Dogs are living, breathing, loving beings and should never be thrown away. Then why are an inordinate number of dogs and puppies left in trash bins?

“It’s amazing how many times we find dogs and puppies in Dumpsters. One of the most recent cases was a mother and her six pups,” said Nadia Caillou, co-founder, along with Angela Windolph, of Golden Bone Rescue and Rehab. “Sometimes people adopt an animal, and when it grows up or when they can no longer afford to feed the dog — or after they experience the miracle of birth and find all those puppies are too much work — they drop the animal off somewhere. It’s sad.”

Nadia Caillou, co-founder of Golden Bone Rescue and Rehab in Camp Verde, holds a puppy Friday, Jan. 27, recently found with its mother and six other pups abandoned in a trash bin.Golden Bone was established in 2002. Unfortunately, business is good. Since Christmas the group has adopted out more than 40 animals, most of them puppies. Golden Bone has rescued five litters of puppies in Sedona and the Verde Valley. One was a mother with 11 puppies.

“We get a mix of lost, dumped, abandoned or surrendered dogs. Our main sources for rescued dogs are when people dump their animals or leave them behind when they have to move. We work with Realtors who find them,” Caillou said. “It’s not just mutts either. We get purebred dogs as well.”

Golden Bone also works with hospice and senior living complexes. Often the residents need to surrender their pet and want to ensure the animal goes to the right new home.

“We work hard on those cases. They don’t want to give their pets up, and the pets don’t want to leave either. We assure the owners their beloved pet will not end up in a pound nor will they be put to sleep,” Caillou said. “We also have volunteer foster homes so the dogs have a loving place to stay until we can find them a permanent home. We could use more.”

She said many dogs are found wandering in the desert or a field not knowing what to do. They’ve been too domesticated to survive on their own, Caillou said.

Another part of the problem is the lack of an inexpensive spay and neuter program in the area.

“There are discounts, but spay and neuter can cost around $200. We need a clinic where the surgery is around $40,” she said.

┄┄┄┄┄┄┄┄┄┄

PROBLEMS TO WORK ON:
1 - Answer these questions from the article on Golden Bone Rescue and Rehab:
(a) In what year was Golden Bone established?
(b) How many animals has the group adopted out since Christmas?
(c) About how much does Caillou say the surgery should cost at the clinic she wants?
2 - Carry on the article about Golden Bone Rescue and Rehab after its final sentence.

┄┄┄┄┄┄┄┄┄┄

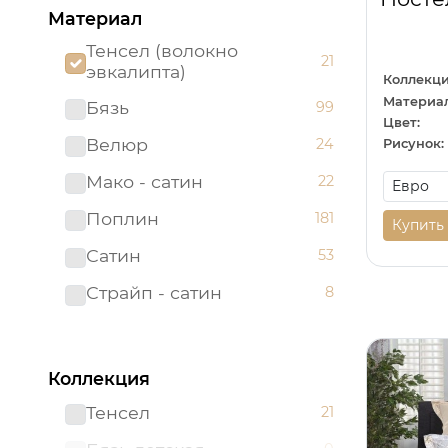
Материал
Тенсел (волокно
21
эвкалипта)
Коллекци
Материал
Бязь
99
Цвет:
Велюр
24
Рисунок:
Мако - сатин
22
Поплин
181
Купить
Сатин
53
Страйп - сатин
8
Коллекция
Тенсел
21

┄┄┄┄┄┄┄┄┄┄

RESPONSES TO THE EXERCISE:
1 -
(a) 2002
(b) More than 40
(c) Around $40

2 -
Golden Bone’s primary purpose is to prevent the suffering of domestic animals. They do that in three ways. The first step is to prevent overpopulation by having pets spayed and neutered. The second step is to rescue and rehabilitate the dogs, if necessary. The third step is to ensure the dogs are adopted into good, appropriate homes.

“It’s very important to make sure the rescued dog is adoptable so it can stay in a new home. That’s where the rehab in our name comes in,” she said. “We not only get to know the dog, we get to know the home to make sure the dog is a good match for the owner — and vice versa. It takes more time, but it’s worth it.”

Because of the extra step to make as perfect a match as possible, Caillou said Golden Bone has a very low rate of returned animals.

Golden Bone has 12 animals in need of permanent homes, but Caillou said the number could be back up to 40 dogs in a matter of days.

“People would be surprised how many dogs are dumped out there — just in our communities,” she said.

Golden Bone members are also advocates of putting qualified dogs into service with organizations such as the Delta Society, which takes visitation dogs into hospitals and nursing homes.

“Many of these discarded dogs can be trained and make wonderful service dogs,” Caillou said. “Dogs are so good for us. They live to serve us, and there is such a wonderful, unconditional bond that can be created.

If you are lucky enough to have that, it shouldn’t be thrown away.”